> Goal of the exercise
Could you repeat every record exactly as it appears?

▽

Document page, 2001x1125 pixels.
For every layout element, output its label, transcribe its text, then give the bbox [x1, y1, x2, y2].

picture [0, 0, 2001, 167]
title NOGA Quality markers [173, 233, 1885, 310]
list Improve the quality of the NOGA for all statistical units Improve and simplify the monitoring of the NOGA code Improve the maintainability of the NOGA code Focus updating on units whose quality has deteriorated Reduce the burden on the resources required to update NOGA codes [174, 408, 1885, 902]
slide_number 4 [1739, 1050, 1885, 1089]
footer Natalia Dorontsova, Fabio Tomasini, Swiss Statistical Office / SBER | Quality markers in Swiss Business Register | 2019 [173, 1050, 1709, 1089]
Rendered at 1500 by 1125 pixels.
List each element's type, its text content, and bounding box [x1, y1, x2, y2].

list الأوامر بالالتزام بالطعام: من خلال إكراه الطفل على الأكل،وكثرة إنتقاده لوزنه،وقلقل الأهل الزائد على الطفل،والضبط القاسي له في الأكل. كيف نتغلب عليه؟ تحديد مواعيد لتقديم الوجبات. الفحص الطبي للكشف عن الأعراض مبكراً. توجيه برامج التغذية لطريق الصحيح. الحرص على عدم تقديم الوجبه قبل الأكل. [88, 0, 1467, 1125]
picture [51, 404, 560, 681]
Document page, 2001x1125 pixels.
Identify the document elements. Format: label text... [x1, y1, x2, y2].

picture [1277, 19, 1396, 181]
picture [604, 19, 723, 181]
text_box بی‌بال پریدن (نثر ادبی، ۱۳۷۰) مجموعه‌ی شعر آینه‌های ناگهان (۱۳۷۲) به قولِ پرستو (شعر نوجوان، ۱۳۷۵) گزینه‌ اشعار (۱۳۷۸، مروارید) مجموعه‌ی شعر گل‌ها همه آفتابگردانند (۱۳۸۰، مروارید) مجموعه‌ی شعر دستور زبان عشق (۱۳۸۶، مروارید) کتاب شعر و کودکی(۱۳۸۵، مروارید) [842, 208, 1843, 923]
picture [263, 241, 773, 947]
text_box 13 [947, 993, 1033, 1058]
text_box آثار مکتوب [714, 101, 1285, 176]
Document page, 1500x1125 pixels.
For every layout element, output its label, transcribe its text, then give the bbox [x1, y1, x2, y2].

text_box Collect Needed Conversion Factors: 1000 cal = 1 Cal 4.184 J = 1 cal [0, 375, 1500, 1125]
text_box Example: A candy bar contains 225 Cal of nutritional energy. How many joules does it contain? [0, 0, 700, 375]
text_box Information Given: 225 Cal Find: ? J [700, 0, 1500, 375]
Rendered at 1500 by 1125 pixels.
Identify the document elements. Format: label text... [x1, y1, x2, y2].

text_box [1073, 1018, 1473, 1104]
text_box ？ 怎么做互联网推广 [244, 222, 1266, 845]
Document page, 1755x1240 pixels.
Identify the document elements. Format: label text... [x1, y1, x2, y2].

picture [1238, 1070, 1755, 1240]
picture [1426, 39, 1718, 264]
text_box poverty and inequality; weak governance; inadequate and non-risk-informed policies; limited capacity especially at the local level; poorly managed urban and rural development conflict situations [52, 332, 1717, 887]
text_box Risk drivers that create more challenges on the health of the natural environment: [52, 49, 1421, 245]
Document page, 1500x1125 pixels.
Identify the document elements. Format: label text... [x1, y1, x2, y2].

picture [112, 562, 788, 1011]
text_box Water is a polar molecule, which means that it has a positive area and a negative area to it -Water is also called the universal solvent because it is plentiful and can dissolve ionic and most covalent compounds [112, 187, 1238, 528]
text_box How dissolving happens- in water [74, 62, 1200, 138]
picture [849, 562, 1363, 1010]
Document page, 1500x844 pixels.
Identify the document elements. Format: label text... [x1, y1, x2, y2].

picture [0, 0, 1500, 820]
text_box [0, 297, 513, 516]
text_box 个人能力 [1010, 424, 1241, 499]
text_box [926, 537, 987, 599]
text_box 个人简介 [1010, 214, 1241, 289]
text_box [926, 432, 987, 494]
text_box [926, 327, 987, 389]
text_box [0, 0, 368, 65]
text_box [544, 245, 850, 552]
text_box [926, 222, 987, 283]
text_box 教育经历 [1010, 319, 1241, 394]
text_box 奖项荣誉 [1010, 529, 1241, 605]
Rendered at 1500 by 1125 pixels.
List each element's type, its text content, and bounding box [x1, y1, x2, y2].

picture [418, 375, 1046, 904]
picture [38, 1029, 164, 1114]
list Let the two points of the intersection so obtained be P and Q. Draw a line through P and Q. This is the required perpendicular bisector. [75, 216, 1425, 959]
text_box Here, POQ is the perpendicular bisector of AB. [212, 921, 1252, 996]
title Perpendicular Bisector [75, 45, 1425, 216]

△

> Response
Document page, 2001x1125 pixels.
For every layout element, output its label, transcribe its text, then give the bbox [x1, y1, x2, y2].

picture [0, 0, 2001, 167]
title NOGA Quality markers [173, 233, 1885, 310]
list Improve the quality of the NOGA for all statistical units Improve and simplify the monitoring of the NOGA code Improve the maintainability of the NOGA code Focus updating on units whose quality has deteriorated Reduce the burden on the resources required to update NOGA codes [174, 408, 1885, 902]
slide_number 4 [1739, 1050, 1885, 1089]
footer Natalia Dorontsova, Fabio Tomasini, Swiss Statistical Office / SBER | Quality markers in Swiss Business Register | 2019 [173, 1050, 1709, 1089]
Rendered at 1500 by 1125 pixels.
List each element's type, its text content, and bounding box [x1, y1, x2, y2].

list الأوامر بالالتزام بالطعام: من خلال إكراه الطفل على الأكل،وكثرة إنتقاده لوزنه،وقلقل الأهل الزائد على الطفل،والضبط القاسي له في الأكل. كيف نتغلب عليه؟ تحديد مواعيد لتقديم الوجبات. الفحص الطبي للكشف عن الأعراض مبكراً. توجيه برامج التغذية لطريق الصحيح. الحرص على عدم تقديم الوجبه قبل الأكل. [88, 0, 1467, 1125]
picture [51, 404, 560, 681]
Document page, 2001x1125 pixels.
Identify the document elements. Format: label text... [x1, y1, x2, y2].

picture [1277, 19, 1396, 181]
picture [604, 19, 723, 181]
text_box بی‌بال پریدن (نثر ادبی، ۱۳۷۰) مجموعه‌ی شعر آینه‌های ناگهان (۱۳۷۲) به قولِ پرستو (شعر نوجوان، ۱۳۷۵) گزینه‌ اشعار (۱۳۷۸، مروارید) مجموعه‌ی شعر گل‌ها همه آفتابگردانند (۱۳۸۰، مروارید) مجموعه‌ی شعر دستور زبان عشق (۱۳۸۶، مروارید) کتاب شعر و کودکی(۱۳۸۵، مروارید) [842, 208, 1843, 923]
picture [263, 241, 773, 947]
text_box 13 [947, 993, 1033, 1058]
text_box آثار مکتوب [714, 101, 1285, 176]
Document page, 1500x1125 pixels.
For every layout element, output its label, transcribe its text, then give the bbox [x1, y1, x2, y2].

text_box Collect Needed Conversion Factors: 1000 cal = 1 Cal 4.184 J = 1 cal [0, 375, 1500, 1125]
text_box Example: A candy bar contains 225 Cal of nutritional energy. How many joules does it contain? [0, 0, 700, 375]
text_box Information Given: 225 Cal Find: ? J [700, 0, 1500, 375]
Rendered at 1500 by 1125 pixels.
Identify the document elements. Format: label text... [x1, y1, x2, y2].

text_box [1073, 1018, 1473, 1104]
text_box ？ 怎么做互联网推广 [244, 222, 1266, 845]
Document page, 1755x1240 pixels.
Identify the document elements. Format: label text... [x1, y1, x2, y2].

picture [1238, 1070, 1755, 1240]
picture [1426, 39, 1718, 264]
text_box poverty and inequality; weak governance; inadequate and non-risk-informed policies; limited capacity especially at the local level; poorly managed urban and rural development conflict situations [52, 332, 1717, 887]
text_box Risk drivers that create more challenges on the health of the natural environment: [52, 49, 1421, 245]
Document page, 1500x1125 pixels.
Identify the document elements. Format: label text... [x1, y1, x2, y2].

picture [112, 562, 788, 1011]
text_box Water is a polar molecule, which means that it has a positive area and a negative area to it -Water is also called the universal solvent because it is plentiful and can dissolve ionic and most covalent compounds [112, 187, 1238, 528]
text_box How dissolving happens- in water [74, 62, 1200, 138]
picture [849, 562, 1363, 1010]
Document page, 1500x844 pixels.
Identify the document elements. Format: label text... [x1, y1, x2, y2].

picture [0, 0, 1500, 820]
text_box [0, 297, 513, 516]
text_box 个人能力 [1010, 424, 1241, 499]
text_box [926, 537, 987, 599]
text_box 个人简介 [1010, 214, 1241, 289]
text_box [926, 432, 987, 494]
text_box [926, 327, 987, 389]
text_box [0, 0, 368, 65]
text_box [544, 245, 850, 552]
text_box [926, 222, 987, 283]
text_box 教育经历 [1010, 319, 1241, 394]
text_box 奖项荣誉 [1010, 529, 1241, 605]
Rendered at 1500 by 1125 pixels.
List each element's type, its text content, and bounding box [x1, y1, x2, y2].

picture [418, 375, 1046, 904]
picture [38, 1029, 164, 1114]
list Let the two points of the intersection so obtained be P and Q. Draw a line through P and Q. This is the required perpendicular bisector. [75, 216, 1425, 959]
text_box Here, POQ is the perpendicular bisector of AB. [212, 921, 1252, 996]
title Perpendicular Bisector [75, 45, 1425, 216]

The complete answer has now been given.